▶ [EXERCISE INSTRUCTIONS] All of the data needs to be repeated exactly.

<<<<

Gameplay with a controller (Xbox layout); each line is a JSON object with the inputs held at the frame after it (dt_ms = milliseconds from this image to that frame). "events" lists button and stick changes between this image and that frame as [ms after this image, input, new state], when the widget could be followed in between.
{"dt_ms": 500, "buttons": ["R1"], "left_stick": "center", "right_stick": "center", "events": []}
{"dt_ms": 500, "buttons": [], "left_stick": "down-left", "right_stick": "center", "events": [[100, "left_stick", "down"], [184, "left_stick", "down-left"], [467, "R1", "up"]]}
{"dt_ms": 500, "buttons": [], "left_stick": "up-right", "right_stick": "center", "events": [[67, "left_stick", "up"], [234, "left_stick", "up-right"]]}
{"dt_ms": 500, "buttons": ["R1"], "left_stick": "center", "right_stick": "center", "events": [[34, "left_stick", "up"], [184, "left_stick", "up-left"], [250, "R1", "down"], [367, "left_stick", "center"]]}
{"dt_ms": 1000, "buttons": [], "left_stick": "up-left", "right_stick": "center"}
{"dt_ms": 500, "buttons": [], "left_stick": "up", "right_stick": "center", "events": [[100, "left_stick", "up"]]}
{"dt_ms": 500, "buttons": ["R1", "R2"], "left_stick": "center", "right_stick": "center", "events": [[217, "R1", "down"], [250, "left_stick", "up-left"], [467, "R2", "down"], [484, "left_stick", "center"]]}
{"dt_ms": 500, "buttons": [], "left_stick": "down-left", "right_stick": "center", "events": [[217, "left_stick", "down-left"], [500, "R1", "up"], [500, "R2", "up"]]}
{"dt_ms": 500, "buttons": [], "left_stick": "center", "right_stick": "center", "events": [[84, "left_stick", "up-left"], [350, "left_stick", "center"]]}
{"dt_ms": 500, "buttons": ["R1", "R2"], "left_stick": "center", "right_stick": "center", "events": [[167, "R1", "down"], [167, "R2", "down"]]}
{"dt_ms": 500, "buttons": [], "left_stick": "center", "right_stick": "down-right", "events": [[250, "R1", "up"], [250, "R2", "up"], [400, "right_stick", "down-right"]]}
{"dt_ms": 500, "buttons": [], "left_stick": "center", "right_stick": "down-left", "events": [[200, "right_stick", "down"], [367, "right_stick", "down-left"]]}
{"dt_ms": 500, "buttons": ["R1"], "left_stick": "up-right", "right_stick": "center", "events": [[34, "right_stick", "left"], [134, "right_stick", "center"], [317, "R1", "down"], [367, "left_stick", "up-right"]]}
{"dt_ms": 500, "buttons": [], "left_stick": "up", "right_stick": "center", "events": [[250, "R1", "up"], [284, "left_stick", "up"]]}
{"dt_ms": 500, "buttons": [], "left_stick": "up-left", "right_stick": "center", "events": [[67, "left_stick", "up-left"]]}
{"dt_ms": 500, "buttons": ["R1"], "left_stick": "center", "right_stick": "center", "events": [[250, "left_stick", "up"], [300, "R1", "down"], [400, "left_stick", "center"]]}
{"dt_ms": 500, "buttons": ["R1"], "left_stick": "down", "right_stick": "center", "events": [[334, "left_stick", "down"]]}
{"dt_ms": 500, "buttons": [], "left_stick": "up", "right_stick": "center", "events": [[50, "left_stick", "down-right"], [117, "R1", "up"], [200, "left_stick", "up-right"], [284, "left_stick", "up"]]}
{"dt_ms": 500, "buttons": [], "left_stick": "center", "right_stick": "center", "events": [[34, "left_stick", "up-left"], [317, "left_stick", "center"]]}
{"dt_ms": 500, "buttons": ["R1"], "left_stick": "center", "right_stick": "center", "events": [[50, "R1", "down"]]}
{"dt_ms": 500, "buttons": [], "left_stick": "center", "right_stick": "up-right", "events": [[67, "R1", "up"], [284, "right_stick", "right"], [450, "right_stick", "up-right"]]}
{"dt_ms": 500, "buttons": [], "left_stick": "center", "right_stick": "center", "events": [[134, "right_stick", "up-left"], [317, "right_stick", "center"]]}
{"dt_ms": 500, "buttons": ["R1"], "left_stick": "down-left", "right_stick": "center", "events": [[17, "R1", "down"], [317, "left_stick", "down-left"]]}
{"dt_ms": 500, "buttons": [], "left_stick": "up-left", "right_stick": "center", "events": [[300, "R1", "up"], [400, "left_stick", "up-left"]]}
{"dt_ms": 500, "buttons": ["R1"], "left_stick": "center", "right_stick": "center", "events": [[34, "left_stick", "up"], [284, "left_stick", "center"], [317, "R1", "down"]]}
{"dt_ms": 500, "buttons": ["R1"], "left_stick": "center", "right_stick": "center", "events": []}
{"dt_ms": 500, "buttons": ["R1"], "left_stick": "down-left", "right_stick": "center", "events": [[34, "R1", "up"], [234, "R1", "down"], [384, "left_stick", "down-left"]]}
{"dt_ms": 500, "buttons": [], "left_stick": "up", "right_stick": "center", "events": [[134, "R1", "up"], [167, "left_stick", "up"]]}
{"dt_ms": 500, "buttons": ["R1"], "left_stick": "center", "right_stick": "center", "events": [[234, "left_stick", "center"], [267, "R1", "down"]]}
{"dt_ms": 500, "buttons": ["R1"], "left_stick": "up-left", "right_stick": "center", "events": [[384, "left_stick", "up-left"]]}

>>>>

▶ [OUTPUT OF THE EXERCISE]
Gameplay with a controller (Xbox layout); each line is a JSON object with the inputs held at the frame after it (dt_ms = milliseconds from this image to that frame). "events" lists button and stick changes between this image and that frame as [ms after this image, input, new state], when the widget could be followed in between.
{"dt_ms": 500, "buttons": ["R1"], "left_stick": "center", "right_stick": "center", "events": []}
{"dt_ms": 500, "buttons": [], "left_stick": "down-left", "right_stick": "center", "events": [[100, "left_stick", "down"], [184, "left_stick", "down-left"], [467, "R1", "up"]]}
{"dt_ms": 500, "buttons": [], "left_stick": "up-right", "right_stick": "center", "events": [[67, "left_stick", "up"], [234, "left_stick", "up-right"]]}
{"dt_ms": 500, "buttons": ["R1"], "left_stick": "center", "right_stick": "center", "events": [[34, "left_stick", "up"], [184, "left_stick", "up-left"], [250, "R1", "down"], [367, "left_stick", "center"]]}
{"dt_ms": 1000, "buttons": [], "left_stick": "up-left", "right_stick": "center"}
{"dt_ms": 500, "buttons": [], "left_stick": "up", "right_stick": "center", "events": [[100, "left_stick", "up"]]}
{"dt_ms": 500, "buttons": ["R1", "R2"], "left_stick": "center", "right_stick": "center", "events": [[217, "R1", "down"], [250, "left_stick", "up-left"], [467, "R2", "down"], [484, "left_stick", "center"]]}
{"dt_ms": 500, "buttons": [], "left_stick": "down-left", "right_stick": "center", "events": [[217, "left_stick", "down-left"], [500, "R1", "up"], [500, "R2", "up"]]}
{"dt_ms": 500, "buttons": [], "left_stick": "center", "right_stick": "center", "events": [[84, "left_stick", "up-left"], [350, "left_stick", "center"]]}
{"dt_ms": 500, "buttons": ["R1", "R2"], "left_stick": "center", "right_stick": "center", "events": [[167, "R1", "down"], [167, "R2", "down"]]}
{"dt_ms": 500, "buttons": [], "left_stick": "center", "right_stick": "down-right", "events": [[250, "R1", "up"], [250, "R2", "up"], [400, "right_stick", "down-right"]]}
{"dt_ms": 500, "buttons": [], "left_stick": "center", "right_stick": "down-left", "events": [[200, "right_stick", "down"], [367, "right_stick", "down-left"]]}
{"dt_ms": 500, "buttons": ["R1"], "left_stick": "up-right", "right_stick": "center", "events": [[34, "right_stick", "left"], [134, "right_stick", "center"], [317, "R1", "down"], [367, "left_stick", "up-right"]]}
{"dt_ms": 500, "buttons": [], "left_stick": "up", "right_stick": "center", "events": [[250, "R1", "up"], [284, "left_stick", "up"]]}
{"dt_ms": 500, "buttons": [], "left_stick": "up-left", "right_stick": "center", "events": [[67, "left_stick", "up-left"]]}
{"dt_ms": 500, "buttons": ["R1"], "left_stick": "center", "right_stick": "center", "events": [[250, "left_stick", "up"], [300, "R1", "down"], [400, "left_stick", "center"]]}
{"dt_ms": 500, "buttons": ["R1"], "left_stick": "down", "right_stick": "center", "events": [[334, "left_stick", "down"]]}
{"dt_ms": 500, "buttons": [], "left_stick": "up", "right_stick": "center", "events": [[50, "left_stick", "down-right"], [117, "R1", "up"], [200, "left_stick", "up-right"], [284, "left_stick", "up"]]}
{"dt_ms": 500, "buttons": [], "left_stick": "center", "right_stick": "center", "events": [[34, "left_stick", "up-left"], [317, "left_stick", "center"]]}
{"dt_ms": 500, "buttons": ["R1"], "left_stick": "center", "right_stick": "center", "events": [[50, "R1", "down"]]}
{"dt_ms": 500, "buttons": [], "left_stick": "center", "right_stick": "up-right", "events": [[67, "R1", "up"], [284, "right_stick", "right"], [450, "right_stick", "up-right"]]}
{"dt_ms": 500, "buttons": [], "left_stick": "center", "right_stick": "center", "events": [[134, "right_stick", "up-left"], [317, "right_stick", "center"]]}
{"dt_ms": 500, "buttons": ["R1"], "left_stick": "down-left", "right_stick": "center", "events": [[17, "R1", "down"], [317, "left_stick", "down-left"]]}
{"dt_ms": 500, "buttons": [], "left_stick": "up-left", "right_stick": "center", "events": [[300, "R1", "up"], [400, "left_stick", "up-left"]]}
{"dt_ms": 500, "buttons": ["R1"], "left_stick": "center", "right_stick": "center", "events": [[34, "left_stick", "up"], [284, "left_stick", "center"], [317, "R1", "down"]]}
{"dt_ms": 500, "buttons": ["R1"], "left_stick": "center", "right_stick": "center", "events": []}
{"dt_ms": 500, "buttons": ["R1"], "left_stick": "down-left", "right_stick": "center", "events": [[34, "R1", "up"], [234, "R1", "down"], [384, "left_stick", "down-left"]]}
{"dt_ms": 500, "buttons": [], "left_stick": "up", "right_stick": "center", "events": [[134, "R1", "up"], [167, "left_stick", "up"]]}
{"dt_ms": 500, "buttons": ["R1"], "left_stick": "center", "right_stick": "center", "events": [[234, "left_stick", "center"], [267, "R1", "down"]]}
{"dt_ms": 500, "buttons": ["R1"], "left_stick": "up-left", "right_stick": "center", "events": [[384, "left_stick", "up-left"]]}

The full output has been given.